EXERCISE: Among the records below, the line containing "nor (d1, x0, x2);" marks the start. Output it and all lines after it exactly.

SOURCE DATA:
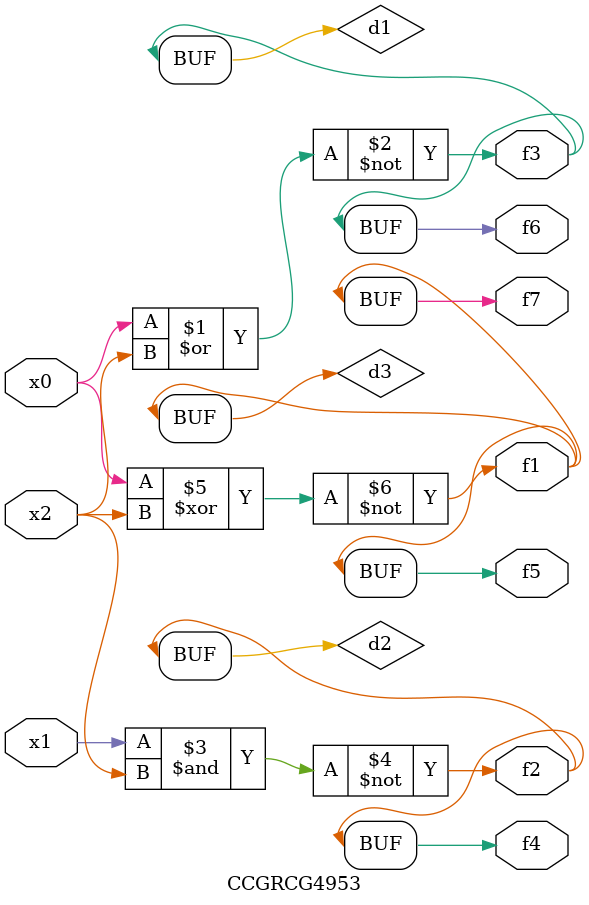
<source format=v>
module CCGRCG4953(
	input x0, x1, x2,
	output f1, f2, f3, f4, f5, f6, f7
);

	wire d1, d2, d3;

	nor (d1, x0, x2);
	nand (d2, x1, x2);
	xnor (d3, x0, x2);
	assign f1 = d3;
	assign f2 = d2;
	assign f3 = d1;
	assign f4 = d2;
	assign f5 = d3;
	assign f6 = d1;
	assign f7 = d3;
endmodule

</source>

RESPONSE:
	nor (d1, x0, x2);
	nand (d2, x1, x2);
	xnor (d3, x0, x2);
	assign f1 = d3;
	assign f2 = d2;
	assign f3 = d1;
	assign f4 = d2;
	assign f5 = d3;
	assign f6 = d1;
	assign f7 = d3;
endmodule

</source>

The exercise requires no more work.